→ **Task item**: Up to and including the line with "- 成功cancel或者状态为NEW时, 返回true, 然后不能再被run()", restate the records below word for word, beginning with their first line.

** Provided information follows **

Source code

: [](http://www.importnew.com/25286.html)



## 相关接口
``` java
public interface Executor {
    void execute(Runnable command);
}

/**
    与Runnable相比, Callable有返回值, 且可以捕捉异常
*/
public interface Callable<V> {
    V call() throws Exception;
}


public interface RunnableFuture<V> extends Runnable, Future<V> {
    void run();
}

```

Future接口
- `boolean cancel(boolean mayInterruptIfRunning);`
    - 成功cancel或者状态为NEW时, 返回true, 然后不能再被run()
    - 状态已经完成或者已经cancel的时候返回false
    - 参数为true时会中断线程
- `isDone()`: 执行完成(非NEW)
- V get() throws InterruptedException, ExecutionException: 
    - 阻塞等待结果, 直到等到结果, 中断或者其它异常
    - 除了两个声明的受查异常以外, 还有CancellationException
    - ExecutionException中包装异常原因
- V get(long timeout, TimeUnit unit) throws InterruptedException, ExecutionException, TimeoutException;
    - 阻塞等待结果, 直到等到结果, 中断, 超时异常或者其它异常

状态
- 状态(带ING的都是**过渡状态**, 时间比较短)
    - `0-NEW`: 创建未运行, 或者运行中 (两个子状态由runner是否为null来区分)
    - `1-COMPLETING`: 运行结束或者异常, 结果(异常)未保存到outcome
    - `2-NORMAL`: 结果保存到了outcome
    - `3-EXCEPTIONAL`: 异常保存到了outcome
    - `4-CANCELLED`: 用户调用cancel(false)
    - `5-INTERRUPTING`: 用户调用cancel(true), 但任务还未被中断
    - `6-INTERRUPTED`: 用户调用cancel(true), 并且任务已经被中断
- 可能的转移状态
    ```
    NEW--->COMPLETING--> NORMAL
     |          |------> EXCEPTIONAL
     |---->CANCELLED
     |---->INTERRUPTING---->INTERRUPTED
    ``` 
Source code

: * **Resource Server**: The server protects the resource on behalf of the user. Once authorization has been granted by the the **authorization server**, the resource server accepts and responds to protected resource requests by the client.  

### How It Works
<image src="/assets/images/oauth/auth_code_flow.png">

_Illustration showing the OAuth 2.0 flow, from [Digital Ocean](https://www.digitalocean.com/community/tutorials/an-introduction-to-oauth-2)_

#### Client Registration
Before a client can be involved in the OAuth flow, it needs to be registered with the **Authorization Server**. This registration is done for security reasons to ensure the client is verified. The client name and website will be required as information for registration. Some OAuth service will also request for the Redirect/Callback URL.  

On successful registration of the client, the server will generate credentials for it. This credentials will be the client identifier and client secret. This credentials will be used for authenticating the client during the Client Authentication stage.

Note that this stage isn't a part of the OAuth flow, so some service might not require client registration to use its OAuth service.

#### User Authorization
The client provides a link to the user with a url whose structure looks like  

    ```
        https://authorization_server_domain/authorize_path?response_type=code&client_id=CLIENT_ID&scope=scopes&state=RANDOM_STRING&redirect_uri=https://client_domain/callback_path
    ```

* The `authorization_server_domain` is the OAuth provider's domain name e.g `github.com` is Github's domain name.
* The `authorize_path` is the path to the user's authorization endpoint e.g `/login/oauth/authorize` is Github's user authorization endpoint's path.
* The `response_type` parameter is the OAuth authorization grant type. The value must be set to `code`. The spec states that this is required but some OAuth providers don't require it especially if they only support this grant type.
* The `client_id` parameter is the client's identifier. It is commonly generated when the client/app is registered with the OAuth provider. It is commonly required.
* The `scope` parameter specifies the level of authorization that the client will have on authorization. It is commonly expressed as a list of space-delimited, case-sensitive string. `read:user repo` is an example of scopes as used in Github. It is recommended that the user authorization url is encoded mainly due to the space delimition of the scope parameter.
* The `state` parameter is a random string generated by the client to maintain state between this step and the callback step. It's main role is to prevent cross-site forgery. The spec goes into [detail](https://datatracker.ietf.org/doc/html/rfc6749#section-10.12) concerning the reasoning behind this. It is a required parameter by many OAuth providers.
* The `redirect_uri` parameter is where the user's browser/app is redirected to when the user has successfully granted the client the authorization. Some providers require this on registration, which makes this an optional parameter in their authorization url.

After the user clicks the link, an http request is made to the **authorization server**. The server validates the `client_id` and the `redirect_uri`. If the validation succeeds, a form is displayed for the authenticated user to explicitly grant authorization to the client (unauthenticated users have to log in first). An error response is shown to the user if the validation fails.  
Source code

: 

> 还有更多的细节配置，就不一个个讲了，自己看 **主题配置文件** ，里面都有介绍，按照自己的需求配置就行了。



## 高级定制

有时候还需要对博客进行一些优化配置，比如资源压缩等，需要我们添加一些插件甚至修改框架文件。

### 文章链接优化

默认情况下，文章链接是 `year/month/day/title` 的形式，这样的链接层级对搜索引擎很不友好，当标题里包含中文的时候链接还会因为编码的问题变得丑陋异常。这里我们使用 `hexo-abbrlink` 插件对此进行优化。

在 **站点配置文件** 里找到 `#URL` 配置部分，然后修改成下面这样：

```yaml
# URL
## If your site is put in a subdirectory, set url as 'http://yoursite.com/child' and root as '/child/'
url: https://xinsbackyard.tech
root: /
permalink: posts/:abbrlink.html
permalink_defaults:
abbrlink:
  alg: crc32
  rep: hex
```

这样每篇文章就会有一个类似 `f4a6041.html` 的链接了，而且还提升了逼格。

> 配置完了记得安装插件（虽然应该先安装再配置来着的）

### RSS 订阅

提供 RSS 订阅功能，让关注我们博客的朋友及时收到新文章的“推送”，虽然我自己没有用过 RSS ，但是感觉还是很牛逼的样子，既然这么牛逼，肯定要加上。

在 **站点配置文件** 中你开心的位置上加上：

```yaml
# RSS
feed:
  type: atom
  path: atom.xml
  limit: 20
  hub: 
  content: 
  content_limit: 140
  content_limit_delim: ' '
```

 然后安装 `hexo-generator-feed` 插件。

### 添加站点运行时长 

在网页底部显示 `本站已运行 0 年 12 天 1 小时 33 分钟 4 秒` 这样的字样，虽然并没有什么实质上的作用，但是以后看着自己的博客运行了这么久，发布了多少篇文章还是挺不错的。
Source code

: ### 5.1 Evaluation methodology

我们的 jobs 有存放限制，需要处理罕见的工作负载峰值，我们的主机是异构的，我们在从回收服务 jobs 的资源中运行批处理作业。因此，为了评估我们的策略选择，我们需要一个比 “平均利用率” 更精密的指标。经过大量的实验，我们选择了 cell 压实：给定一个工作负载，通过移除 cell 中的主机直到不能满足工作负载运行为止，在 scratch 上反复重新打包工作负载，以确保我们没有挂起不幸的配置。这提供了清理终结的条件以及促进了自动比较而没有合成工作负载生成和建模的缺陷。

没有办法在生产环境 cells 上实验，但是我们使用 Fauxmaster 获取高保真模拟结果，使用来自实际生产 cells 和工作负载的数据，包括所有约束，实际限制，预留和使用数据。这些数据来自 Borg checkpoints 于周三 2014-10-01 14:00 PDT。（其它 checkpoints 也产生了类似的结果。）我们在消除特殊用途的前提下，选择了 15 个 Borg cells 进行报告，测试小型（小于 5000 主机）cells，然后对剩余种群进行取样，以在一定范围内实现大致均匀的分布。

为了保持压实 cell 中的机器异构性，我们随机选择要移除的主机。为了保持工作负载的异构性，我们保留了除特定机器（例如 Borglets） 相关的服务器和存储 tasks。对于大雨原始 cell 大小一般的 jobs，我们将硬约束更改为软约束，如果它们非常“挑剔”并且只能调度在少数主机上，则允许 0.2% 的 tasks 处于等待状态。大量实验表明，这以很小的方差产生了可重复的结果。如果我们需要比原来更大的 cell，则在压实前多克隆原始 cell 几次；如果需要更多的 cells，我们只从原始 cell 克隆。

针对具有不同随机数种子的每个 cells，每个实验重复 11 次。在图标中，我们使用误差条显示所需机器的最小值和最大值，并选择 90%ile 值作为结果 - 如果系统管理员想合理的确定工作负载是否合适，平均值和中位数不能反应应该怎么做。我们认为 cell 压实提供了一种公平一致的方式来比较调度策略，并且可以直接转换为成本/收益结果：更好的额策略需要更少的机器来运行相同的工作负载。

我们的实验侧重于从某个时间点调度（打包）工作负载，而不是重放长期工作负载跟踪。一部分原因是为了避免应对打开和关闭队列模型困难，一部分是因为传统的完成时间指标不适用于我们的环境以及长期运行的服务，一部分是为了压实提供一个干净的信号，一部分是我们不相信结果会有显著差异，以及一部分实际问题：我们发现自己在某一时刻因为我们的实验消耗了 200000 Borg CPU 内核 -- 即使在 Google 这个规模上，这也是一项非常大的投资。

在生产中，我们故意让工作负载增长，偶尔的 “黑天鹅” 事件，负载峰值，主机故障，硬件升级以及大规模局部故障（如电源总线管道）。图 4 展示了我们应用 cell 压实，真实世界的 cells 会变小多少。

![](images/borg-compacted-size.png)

** End of Provided information **

→ **Response to the task**:
Source code

: [](http://www.importnew.com/25286.html)



## 相关接口
``` java
public interface Executor {
    void execute(Runnable command);
}

/**
    与Runnable相比, Callable有返回值, 且可以捕捉异常
*/
public interface Callable<V> {
    V call() throws Exception;
}


public interface RunnableFuture<V> extends Runnable, Future<V> {
    void run();
}

```

Future接口
- `boolean cancel(boolean mayInterruptIfRunning);`
    - 成功cancel或者状态为NEW时, 返回true, 然后不能再被run()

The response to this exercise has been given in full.